- Opening Delimiter -

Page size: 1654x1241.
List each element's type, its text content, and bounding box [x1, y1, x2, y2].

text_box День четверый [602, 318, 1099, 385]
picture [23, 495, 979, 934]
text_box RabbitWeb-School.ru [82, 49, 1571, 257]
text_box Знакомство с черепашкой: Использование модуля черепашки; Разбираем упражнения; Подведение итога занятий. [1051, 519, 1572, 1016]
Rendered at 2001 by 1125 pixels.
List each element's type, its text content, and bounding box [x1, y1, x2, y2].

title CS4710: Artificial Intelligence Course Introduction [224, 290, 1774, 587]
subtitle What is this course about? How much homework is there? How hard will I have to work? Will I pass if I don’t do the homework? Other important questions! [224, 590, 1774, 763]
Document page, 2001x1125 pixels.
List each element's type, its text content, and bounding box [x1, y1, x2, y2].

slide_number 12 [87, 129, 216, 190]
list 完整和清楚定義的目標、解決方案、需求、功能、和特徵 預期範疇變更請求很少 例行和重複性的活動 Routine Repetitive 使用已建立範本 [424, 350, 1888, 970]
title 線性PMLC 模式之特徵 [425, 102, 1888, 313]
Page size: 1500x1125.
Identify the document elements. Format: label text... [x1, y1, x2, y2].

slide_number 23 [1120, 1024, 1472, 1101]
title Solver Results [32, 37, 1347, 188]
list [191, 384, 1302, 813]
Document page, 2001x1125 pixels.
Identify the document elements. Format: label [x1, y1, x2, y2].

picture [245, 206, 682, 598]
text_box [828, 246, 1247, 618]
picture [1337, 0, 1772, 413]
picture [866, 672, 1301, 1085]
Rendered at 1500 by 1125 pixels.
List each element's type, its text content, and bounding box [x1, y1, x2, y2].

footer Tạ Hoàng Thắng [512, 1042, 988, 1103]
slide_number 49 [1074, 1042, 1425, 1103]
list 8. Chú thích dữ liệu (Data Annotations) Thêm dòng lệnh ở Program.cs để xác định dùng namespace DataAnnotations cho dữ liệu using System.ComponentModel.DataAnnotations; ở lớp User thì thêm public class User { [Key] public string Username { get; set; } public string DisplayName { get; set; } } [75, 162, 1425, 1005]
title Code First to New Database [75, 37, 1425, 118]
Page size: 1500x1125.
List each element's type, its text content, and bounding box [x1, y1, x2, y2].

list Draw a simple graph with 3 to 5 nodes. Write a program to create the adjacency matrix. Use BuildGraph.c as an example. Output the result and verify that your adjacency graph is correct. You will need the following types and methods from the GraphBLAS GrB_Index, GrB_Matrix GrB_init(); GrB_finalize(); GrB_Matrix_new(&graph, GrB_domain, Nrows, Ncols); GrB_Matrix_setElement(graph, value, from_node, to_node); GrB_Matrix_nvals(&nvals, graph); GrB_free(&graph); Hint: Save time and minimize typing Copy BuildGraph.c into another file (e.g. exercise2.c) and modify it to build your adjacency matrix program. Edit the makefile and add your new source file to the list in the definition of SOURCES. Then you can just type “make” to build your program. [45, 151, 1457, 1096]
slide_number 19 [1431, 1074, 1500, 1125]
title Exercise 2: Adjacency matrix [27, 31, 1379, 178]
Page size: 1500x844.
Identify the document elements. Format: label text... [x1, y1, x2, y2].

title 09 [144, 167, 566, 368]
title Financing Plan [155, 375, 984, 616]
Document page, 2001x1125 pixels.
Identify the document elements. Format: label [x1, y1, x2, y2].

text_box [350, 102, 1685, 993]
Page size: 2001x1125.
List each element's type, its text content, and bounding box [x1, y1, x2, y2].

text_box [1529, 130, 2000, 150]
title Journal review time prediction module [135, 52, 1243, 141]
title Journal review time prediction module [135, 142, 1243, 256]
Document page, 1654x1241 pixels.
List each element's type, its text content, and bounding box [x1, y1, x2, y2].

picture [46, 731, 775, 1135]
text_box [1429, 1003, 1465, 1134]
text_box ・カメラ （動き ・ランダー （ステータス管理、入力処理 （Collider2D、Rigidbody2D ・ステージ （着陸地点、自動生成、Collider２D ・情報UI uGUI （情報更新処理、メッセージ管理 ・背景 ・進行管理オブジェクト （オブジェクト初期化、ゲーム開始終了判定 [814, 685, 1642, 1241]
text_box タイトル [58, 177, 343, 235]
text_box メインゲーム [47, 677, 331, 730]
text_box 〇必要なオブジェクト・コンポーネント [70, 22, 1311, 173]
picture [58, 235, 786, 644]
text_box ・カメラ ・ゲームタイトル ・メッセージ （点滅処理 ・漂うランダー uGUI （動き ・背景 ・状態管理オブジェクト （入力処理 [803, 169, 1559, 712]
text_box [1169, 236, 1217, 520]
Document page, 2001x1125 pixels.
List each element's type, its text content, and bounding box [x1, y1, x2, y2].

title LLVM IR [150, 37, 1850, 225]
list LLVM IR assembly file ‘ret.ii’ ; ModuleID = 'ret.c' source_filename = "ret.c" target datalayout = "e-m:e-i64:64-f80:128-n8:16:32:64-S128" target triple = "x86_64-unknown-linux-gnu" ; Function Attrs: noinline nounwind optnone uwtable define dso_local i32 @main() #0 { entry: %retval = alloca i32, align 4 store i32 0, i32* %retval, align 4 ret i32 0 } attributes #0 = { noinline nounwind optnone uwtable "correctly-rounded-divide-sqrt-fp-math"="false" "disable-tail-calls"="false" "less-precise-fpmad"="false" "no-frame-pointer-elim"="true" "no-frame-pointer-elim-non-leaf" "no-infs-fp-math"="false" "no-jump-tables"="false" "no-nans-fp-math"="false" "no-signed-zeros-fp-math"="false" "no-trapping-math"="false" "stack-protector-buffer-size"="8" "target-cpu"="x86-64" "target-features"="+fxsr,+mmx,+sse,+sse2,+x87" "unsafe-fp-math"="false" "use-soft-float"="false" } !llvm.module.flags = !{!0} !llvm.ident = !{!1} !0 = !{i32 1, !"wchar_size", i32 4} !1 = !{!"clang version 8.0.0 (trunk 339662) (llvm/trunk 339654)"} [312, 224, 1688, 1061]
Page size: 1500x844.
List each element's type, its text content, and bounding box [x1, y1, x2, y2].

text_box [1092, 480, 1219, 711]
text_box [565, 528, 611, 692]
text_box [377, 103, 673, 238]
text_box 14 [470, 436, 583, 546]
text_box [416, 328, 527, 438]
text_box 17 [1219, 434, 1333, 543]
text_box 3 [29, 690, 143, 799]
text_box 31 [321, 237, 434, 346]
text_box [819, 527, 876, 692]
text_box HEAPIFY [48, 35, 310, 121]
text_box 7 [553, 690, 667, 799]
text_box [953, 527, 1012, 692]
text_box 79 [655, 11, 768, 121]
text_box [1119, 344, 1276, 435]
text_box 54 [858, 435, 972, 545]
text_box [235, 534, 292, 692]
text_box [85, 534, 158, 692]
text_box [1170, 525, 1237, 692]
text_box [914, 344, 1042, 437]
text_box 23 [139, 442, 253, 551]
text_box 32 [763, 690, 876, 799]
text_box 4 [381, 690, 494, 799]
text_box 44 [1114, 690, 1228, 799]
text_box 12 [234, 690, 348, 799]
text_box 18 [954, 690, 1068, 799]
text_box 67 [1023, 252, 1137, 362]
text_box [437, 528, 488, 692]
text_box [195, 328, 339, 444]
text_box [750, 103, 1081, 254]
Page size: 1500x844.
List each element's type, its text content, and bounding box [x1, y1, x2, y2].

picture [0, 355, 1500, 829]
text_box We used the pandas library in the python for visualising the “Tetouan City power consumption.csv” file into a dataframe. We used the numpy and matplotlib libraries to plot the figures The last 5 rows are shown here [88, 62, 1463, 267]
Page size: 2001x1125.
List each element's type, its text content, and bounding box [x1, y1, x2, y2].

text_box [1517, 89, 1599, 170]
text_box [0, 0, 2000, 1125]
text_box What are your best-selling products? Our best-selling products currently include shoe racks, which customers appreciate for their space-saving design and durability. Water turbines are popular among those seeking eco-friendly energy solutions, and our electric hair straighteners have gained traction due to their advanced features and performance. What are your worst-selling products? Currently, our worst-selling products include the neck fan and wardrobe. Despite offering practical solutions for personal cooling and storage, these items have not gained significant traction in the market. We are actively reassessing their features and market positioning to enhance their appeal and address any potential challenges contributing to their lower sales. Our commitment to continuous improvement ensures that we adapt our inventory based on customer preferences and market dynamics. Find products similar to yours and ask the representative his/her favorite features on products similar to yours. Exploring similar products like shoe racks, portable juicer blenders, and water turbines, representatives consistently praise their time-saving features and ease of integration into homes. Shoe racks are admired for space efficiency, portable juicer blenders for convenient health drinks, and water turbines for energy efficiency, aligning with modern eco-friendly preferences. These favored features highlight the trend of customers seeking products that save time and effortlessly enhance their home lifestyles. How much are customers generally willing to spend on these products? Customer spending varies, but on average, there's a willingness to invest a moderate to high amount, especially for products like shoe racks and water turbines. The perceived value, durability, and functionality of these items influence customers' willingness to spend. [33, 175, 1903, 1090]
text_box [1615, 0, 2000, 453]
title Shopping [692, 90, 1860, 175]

- Closing Delimiter -

**What you are asked to do**
Return only the lines of the records in which the string "Rendered" appears.

**Response area**
Rendered at 2001 by 1125 pixels.
Rendered at 1500 by 1125 pixels.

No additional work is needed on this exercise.